第25話 走行問題なし。

 ガタンガタンガタンガタン……。

 

 孤島の沿岸部に響く列車の走行音。

 小さな蒸気機関車が貨車と客車が荷物と人を載せて走っている。

 バランス的には小さな蒸気機関車には重そうな荷物だが特に車輪が空回りすることもなく。ゆっくりだが順調に走っている。

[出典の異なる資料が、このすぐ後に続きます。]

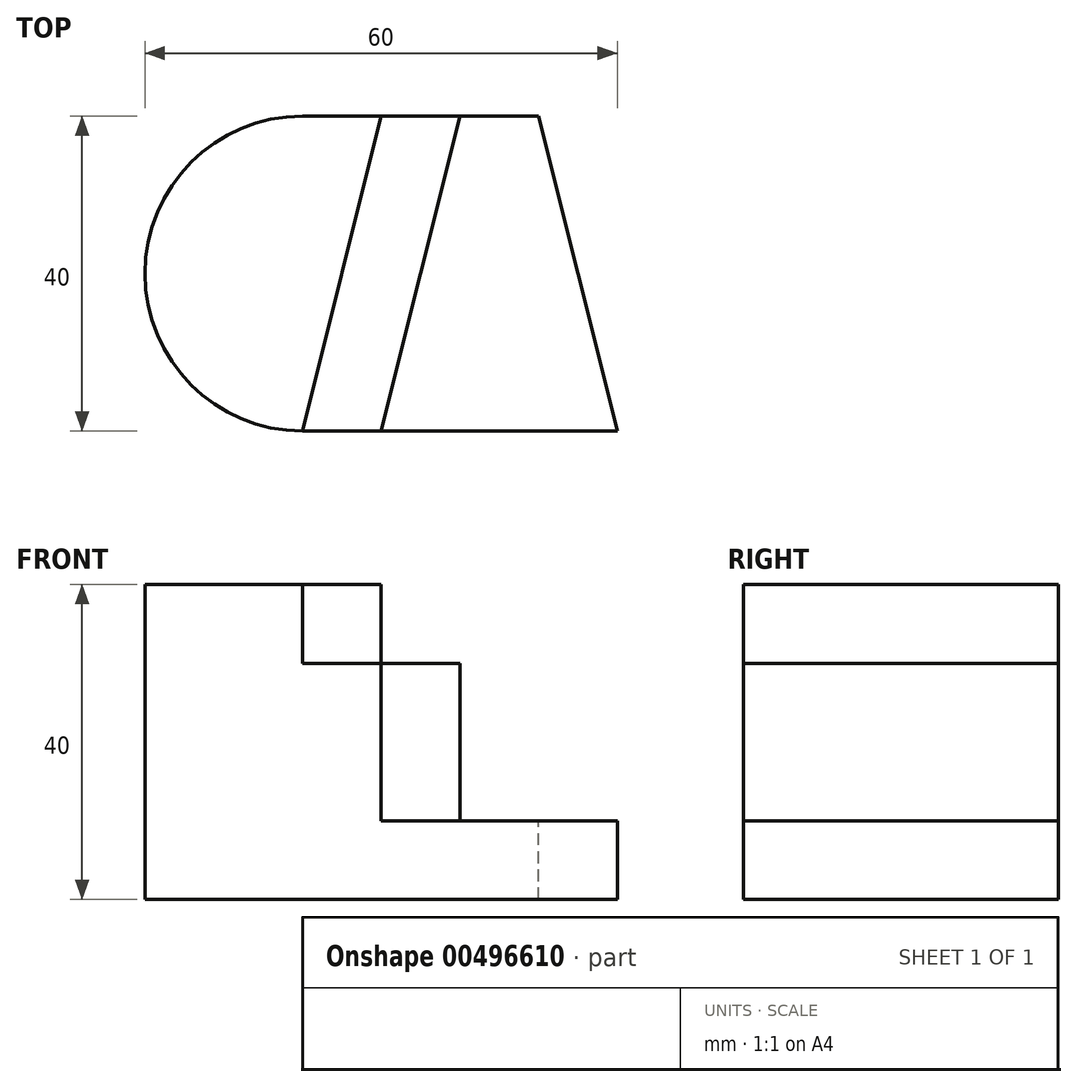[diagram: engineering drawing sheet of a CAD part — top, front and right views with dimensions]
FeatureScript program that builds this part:
annotation { "Feature Type Name" : "Feature", "Feature Type Description" : "" }
export const myFeature = defineFeature(function(context is Context, id is Id, definition is map)
    precondition{}
    {
        {
            var Q0;
            Q0=qCreatedBy(makeId("Top.planeOp"),FACE);
            var sketch = newSketch(context, id + "F0", { "sketchPlane" : qUnion([Q0])});
            skLineSegment(sketch, "E0", {"start": v(0, 0) * mm, "end": v(60, 0) * mm});
            skLineSegment(sketch, "E1", {"start": v(60, 0) * mm, "end": v(60, 40) * mm});
            skLineSegment(sketch, "E2", {"start": v(60, 40) * mm, "end": v(0, 40) * mm});
            skLineSegment(sketch, "E3", {"start": v(0, 40) * mm, "end": v(0, 0) * mm});
            skSolve(sketch);
        }
        {
            var Q0;
            Q0 = qSketchRegion(id + "F0", true);
            extrude(context, id + "F1", {"entities" : qUnion([Q0]), "depth" : 40 * mm});
        }
        {
            var Q0;
            Q0=makeQuery(id+"F1.opExtrude","SWEPT_EDGE",EDGE,{"disambiguationData":[OSD([sQuery(id+"F0.wireOp",EDGE,"E2"),sQuery(id+"F0.wireOp",EDGE,"E3")])]});
            var Q1;
            Q1=makeQuery(id+"F1.opExtrude","SWEPT_EDGE",EDGE,{"disambiguationData":[OSD([sQuery(id+"F0.wireOp",EDGE,"E0"),sQuery(id+"F0.wireOp",EDGE,"E3")])]});
            fillet(context, id + "F2", {"entities" : qUnion([Q0, Q1]), "radius" : 20 * mm, "tangentPropagation" : true, "allowEdgeOverflow" : false});
        }
        {
            var Q0;
            Q0=makeQuery(id+"F1.opExtrude","CAP_FACE",FACE,{"disambiguationData":[OSD([sQuery(id+"F0.wireOp",EDGE,"E0"),sQuery(id+"F0.wireOp",EDGE,"E1"),sQuery(id+"F0.wireOp",EDGE,"E2"),sQuery(id+"F0.wireOp",EDGE,"E3")])],"isStart":false});
            var sketch = newSketch(context, id + "F3", { "sketchPlane" : qUnion([Q0])});
            skLineSegment(sketch, "E4", {"start": v(60, 40) * mm, "end": v(50, 40) * mm});
            skLineSegment(sketch, "E5", {"start": v(50, 40) * mm, "end": v(60, 0) * mm});
            skLineSegment(sketch, "E6", {"start": v(60, 0) * mm, "end": v(60, 40) * mm});
            skSolve(sketch);
        }
        {
            var Q0;
            Q0=makeQuery(id+"F3.imprint","IMPRINT",FACE,{"disambiguationData":[TD([[makeQuery(id+"F3.imprint","IMPRINT",EDGE,{"derivedFrom":sQuery(id+"F3.wireOp",EDGE,"E4")}),1.0]])]});
            extrude(context, id + "F4", {"entities" : qUnion([Q0]), "operationType" : NewBodyOperationType.REMOVE, "oppositeDirection" : true, "depth" : 40 * mm});
        }
        {
            var Q0;
            Q0=makeQuery(id+"F1.opExtrude","CAP_FACE",FACE,{"disambiguationData":[OSD([sQuery(id+"F0.wireOp",EDGE,"E0"),sQuery(id+"F0.wireOp",EDGE,"E1"),sQuery(id+"F0.wireOp",EDGE,"E2"),sQuery(id+"F0.wireOp",EDGE,"E3")])],"isStart":false});
            var sketch = newSketch(context, id + "F5", { "sketchPlane" : qUnion([Q0])});
            skLineSegment(sketch, "E7", {"start": v(50, 40) * mm, "end": v(40, 40) * mm});
            skLineSegment(sketch, "E8", {"start": v(60, 0) * mm, "end": v(30, 0) * mm});
            skLineSegment(sketch, "E9", {"start": v(30, 0) * mm, "end": v(40, 40) * mm});
            skSolve(sketch);
        }
        {
            var Q0;
            Q0=makeQuery(id+"F5.imprint","IMPRINT",FACE,{"disambiguationData":[TD([[makeQuery(id+"F5.imprint","IMPRINT",EDGE,{"derivedFrom":sQuery(id+"F5.wireOp",EDGE,"E7")}),1.0]])]});
            extrude(context, id + "F6", {"entities" : qUnion([Q0]), "operationType" : NewBodyOperationType.REMOVE, "oppositeDirection" : true, "depth" : 30 * mm});
        }
        {
            var Q0;
            Q0=makeQuery(id+"F1.opExtrude","CAP_FACE",FACE,{"disambiguationData":[OSD([sQuery(id+"F0.wireOp",EDGE,"E0"),sQuery(id+"F0.wireOp",EDGE,"E1"),sQuery(id+"F0.wireOp",EDGE,"E2"),sQuery(id+"F0.wireOp",EDGE,"E3")])],"isStart":false});
            var sketch = newSketch(context, id + "F7", { "sketchPlane" : qUnion([Q0])});
            skLineSegment(sketch, "E10", {"start": v(40, 40) * mm, "end": v(30, 40) * mm});
            skLineSegment(sketch, "E11", {"start": v(30, 0) * mm, "end": v(20, 0) * mm});
            skLineSegment(sketch, "E12", {"start": v(20, 0) * mm, "end": v(30, 40) * mm});
            skLineSegment(sketch, "E13", {"start": v(40, 40) * mm, "end": v(30, 0) * mm});
            skSolve(sketch);
        }
        {
            var Q0;
            Q0 = qSketchRegion(id + "F7", true);
            extrude(context, id + "F8", {"entities" : qUnion([Q0]), "operationType" : NewBodyOperationType.REMOVE, "oppositeDirection" : true, "depth" : 10 * mm});
        }
    });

 その走る客車内からはいろいろな声が聞こえてきていた。

 

「機関車――動いたな。普通に。もしかしたら動かないんじゃないかと思ったが――」

「揺れるけど――めっちゃ楽だな」

「貨車を押すことにはならなかったか――ほんとライのスキル化け物じゃないか」

「すごい。小さいのにこんなに引っ張れるんだ」

「楽」

「こりゃ食い物たくさんとれるが――まずは見つけないとな」

「にしても――本当に楽だな。もう小屋に着くんじゃないか?

「さすがにまだだろ。結構歩いてきたからな」

「そういや、なんやかんやでライが線路作るから――でその間進んでいたもんな」

「まあこんな早く線路ができるのがおかしいんだが――って、普通に走れてるからな」

「そうだよな。普通なら確認やら調整とかいるよな?でもスキルだから――」

「まあこの通り普通に走ってるな」

「貨車や客車がもろいってこともないし」

 スピードは出ないが、歩かなくていいのはかなり楽なので、乗車しているみんなの評判は上々だ。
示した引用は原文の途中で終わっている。